Journalists will be locked up for seven hours in Parliament House today to pour over Treasurer Wayne Swan’s latest budget offering, which promises to return a $1.5 billion surplus.
Check out Crikey‘s budget watch breakdown from yesterday, outlining the latest cuts and plans (and occasional sweeteners) as the government cuts $20 billion in spending.
The biggest winner in this year’s budget will be families, says Jason Murphy in The Australian Financial Review:
“The average family with two school-aged children will get payments in the budget that, with promised tax cuts, will put them about $1200 ahead, even accounting for the carbon tax.
Families are emerging as the key beneficiary of the government’s “traditional Labor” budget with money for school-aged children plus compensation for the carbon tax.
Around six in 10 taxpayers will get a tax cut of at least $300. The government has decided on a lift in the tax-free threshold from $6000 to $18,200.”
Swan’s surplus is a small mercy, says the Fin Review’s editorial:
“It is a good thing that the federal government plans to deliver a budget surplus in 2012/13. At a time when most of the developed world’s economies are perilously indebted and struggling with genuine fiscal austerity, a surplus budget sends out a powerful signal that in the midst of resources boom, Australia can run disciplined finances. Europe’s economic depression and the political extremism, social unrest and political instability that it generates highlight the dangers of governments that fail to reform their economies while racking up unsustainable debt.
Even so, the picture behind the headline surplus is not so impressive given Australia’s unique reliance on the China boom. “
But the Gillard government struggles to define who is rich and who is poor in Australia, declares Dennis Shanahan in The Australian:
“The problem Labor has experienced in recent times is deciding exactly who is rich and who is poor, who supports Labor and who doesn’t.”
The government promised to deliver a surplus and it’s determined to keep that promise even if a surplus doesn’t make economic sense, writes Tim Colebatch in The Age:
“The government has been releasing good news before the budget, to make sure it gets noticed. But the bottom line is that in 2012-13, the government will pull more than $40 billion out of Australia’s economy, either by spending less, taxing more, or both.

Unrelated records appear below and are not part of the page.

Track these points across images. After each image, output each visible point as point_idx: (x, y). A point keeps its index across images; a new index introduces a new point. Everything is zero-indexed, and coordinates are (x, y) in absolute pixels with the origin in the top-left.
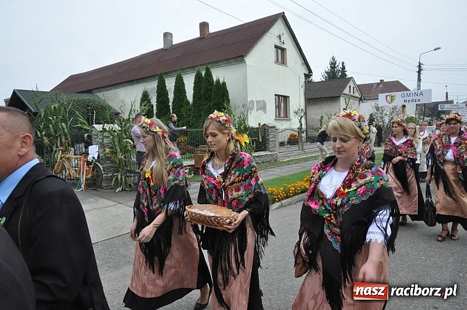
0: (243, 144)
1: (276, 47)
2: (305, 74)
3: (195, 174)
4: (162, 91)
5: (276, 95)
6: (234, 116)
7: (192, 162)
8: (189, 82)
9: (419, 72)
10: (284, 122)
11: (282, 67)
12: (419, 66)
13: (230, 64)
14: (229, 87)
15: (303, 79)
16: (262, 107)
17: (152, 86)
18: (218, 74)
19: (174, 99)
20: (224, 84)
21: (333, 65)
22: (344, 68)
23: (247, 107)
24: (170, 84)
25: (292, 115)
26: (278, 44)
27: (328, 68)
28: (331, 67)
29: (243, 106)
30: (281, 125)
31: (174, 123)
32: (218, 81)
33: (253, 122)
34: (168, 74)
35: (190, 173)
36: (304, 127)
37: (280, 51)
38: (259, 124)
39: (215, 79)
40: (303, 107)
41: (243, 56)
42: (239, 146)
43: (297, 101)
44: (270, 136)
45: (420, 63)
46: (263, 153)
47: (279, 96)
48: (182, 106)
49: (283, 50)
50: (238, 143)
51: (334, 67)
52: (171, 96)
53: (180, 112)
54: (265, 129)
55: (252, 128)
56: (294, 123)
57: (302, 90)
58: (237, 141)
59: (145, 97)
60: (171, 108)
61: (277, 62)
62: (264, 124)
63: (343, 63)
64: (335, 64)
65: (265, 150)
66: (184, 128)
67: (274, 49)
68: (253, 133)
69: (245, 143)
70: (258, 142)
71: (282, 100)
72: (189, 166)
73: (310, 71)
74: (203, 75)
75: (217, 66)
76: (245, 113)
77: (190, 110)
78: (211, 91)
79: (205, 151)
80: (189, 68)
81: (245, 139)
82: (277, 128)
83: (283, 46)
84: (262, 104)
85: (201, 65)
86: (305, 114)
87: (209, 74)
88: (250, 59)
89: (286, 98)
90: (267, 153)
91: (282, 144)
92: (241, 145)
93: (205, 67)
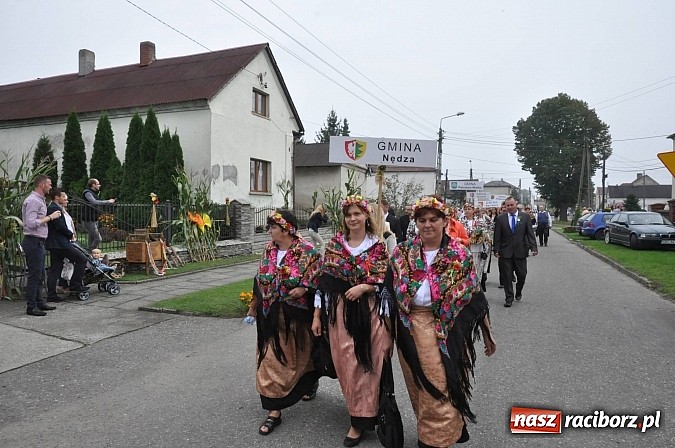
0: (203, 229)
1: (255, 90)
2: (294, 133)
3: (126, 272)
4: (73, 141)
5: (252, 159)
6: (190, 187)
7: (123, 254)
8: (120, 131)
9: (440, 140)
10: (262, 199)
11: (261, 120)
12: (440, 134)
13: (187, 109)
14: (182, 144)
15: (291, 138)
16: (232, 175)
17: (57, 132)
18: (168, 123)
19: (95, 156)
20: (176, 138)
21: (332, 121)
22: (346, 127)
23: (209, 174)
24: (89, 131)
25: (274, 188)
26: (259, 87)
27: (325, 126)
28: (329, 124)
29: (205, 173)
30: (259, 203)
31: (95, 193)
32: (167, 134)
33: (217, 197)
34: (86, 115)
35: (118, 271)
36: (290, 206)
37: (260, 96)
38: (227, 200)
39: (162, 130)
40: (289, 178)
41: (206, 100)
42: (196, 231)
43: (282, 169)
44: (243, 218)
45: (441, 130)
46: (231, 242)
47: (256, 160)
48: (107, 167)
49: (265, 96)
50: (194, 226)
51: (334, 126)
52: (89, 151)
53: (104, 176)
54: (235, 207)
55: (216, 206)
56: (277, 200)
57: (290, 155)
58: (193, 223)
59: (44, 149)
60: (88, 168)
61: (255, 111)
62: (235, 201)
63: (345, 121)
64: (335, 120)
65: (234, 238)
66: (112, 201)
67: (252, 94)
68: (217, 212)
69: (206, 226)
70: (225, 225)
71: (261, 167)
72: (117, 260)
73: (301, 128)
74: (144, 119)
75: (166, 111)
76: (207, 184)
77: (120, 174)
78: (155, 147)
79: (143, 238)
80: (122, 109)
81: (206, 221)
82: (253, 206)
83: (265, 90)
84: (231, 171)
85: (142, 107)
86: (293, 188)
87: (152, 122)
88: (217, 105)
89: (266, 164)
90: (238, 242)
91: (259, 230)
92: (199, 230)
93: (147, 110)
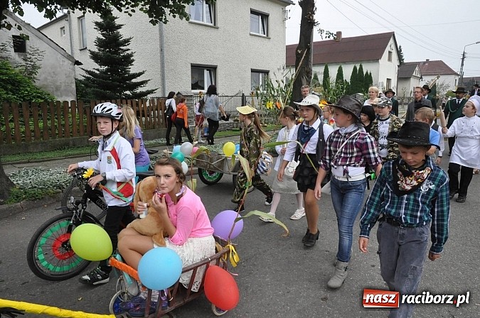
5: (387, 78)
12: (463, 55)
13: (370, 62)
14: (373, 76)
15: (397, 68)
16: (382, 85)
17: (321, 70)
20: (370, 74)
39: (365, 72)
41: (378, 59)
43: (394, 82)
49: (391, 52)
61: (388, 61)
67: (388, 53)
74: (358, 69)
77: (348, 86)
86: (397, 89)
87: (361, 69)
89: (390, 80)
93: (359, 63)
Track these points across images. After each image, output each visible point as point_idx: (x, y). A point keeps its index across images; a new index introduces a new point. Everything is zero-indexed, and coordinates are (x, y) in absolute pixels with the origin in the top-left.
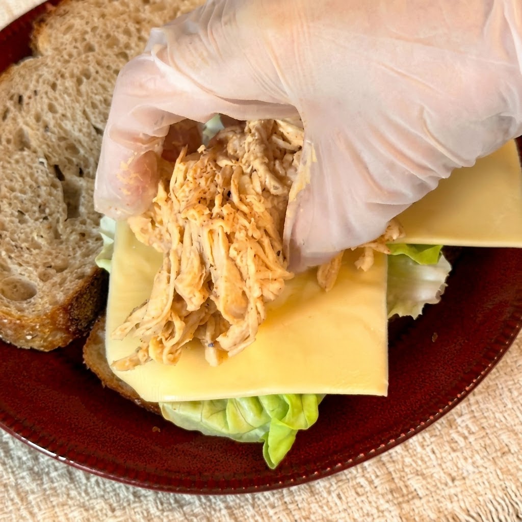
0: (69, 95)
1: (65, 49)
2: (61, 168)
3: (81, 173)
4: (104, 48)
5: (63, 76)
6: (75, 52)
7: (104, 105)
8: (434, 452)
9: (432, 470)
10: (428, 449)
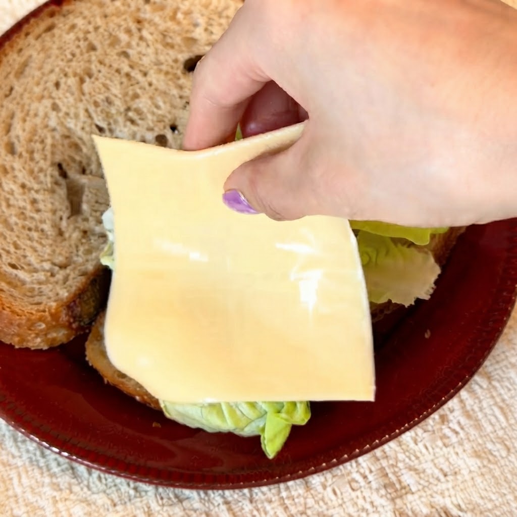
0: (73, 94)
1: (68, 48)
2: (64, 166)
3: (84, 171)
4: (106, 47)
5: (66, 75)
6: (77, 51)
7: (106, 104)
8: (427, 448)
9: (424, 466)
10: (421, 445)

It doesn’t have to do that. There is no pressure from markets or voters for Australia to run a budget surplus. Money is flooding in to buy government bonds. And an Essential Research poll found just 12 per cent of us want to get the budget into surplus in 2012-13.”
This budget is based on politics, not economics, argues Terry McCrann in the Herald Sun:
“Surprisingly for a slash-and-burn Budget there are going to be a series of new handouts.
Again, the Government wants to buy votes; and it is going to pay for those votes by a combination of taking money from higher-income earners and some welfare recipients.”
Meanwhile, the Fair Work Australia investigation into the Health Services Union was released yesterday, with damning evidence against MP Craig Thomson. The investigation found that Thomson, who was booted from the Labor Party recently and now sits on the cross benches — where he holds a crucial vote for the government — misused hundreds of thousands of dollars on union funds in his former role as HSU National Secretary. The embezzled funds were then allegedly spent on election expenses, restaurants meals, hotels, flights for his wife and nearly $6000 on prostitutes.
As Tony Wright says in The Age:
“Budget Schmudget.
While the national press gallery and a gathering of hacks from throughout the nation are locked up tight trying to pull apart Wayne Swan’s Great Austerity Budget today, the real action is likely to be taking place on the floor of the House of Representatives.
There, Julia Gillard and colleagues will be endeavouring to stare down Tony Abbott and his Merry Men and Women over a surplus of that most delicious of political stews, the sex scandal.”
The government needs Thomson’s support to pass this year’s budget, notes Geoff Kitney at the Fin Review:
“The messy business of minority government has an awful smell which will linger for as long as the Labor Party depends on Craig Thomson’s support to hang on to power.
The damage this will do will start today, with the federal budget being brought down by Treasurer Wayne Swan immediately overshadowed by the appalling details of Fair Work Australia’s findings from its investigations into Thomson’s administration of the Health Services Union.
The government needs Thomson’s vote in the parliament to pass the budget.”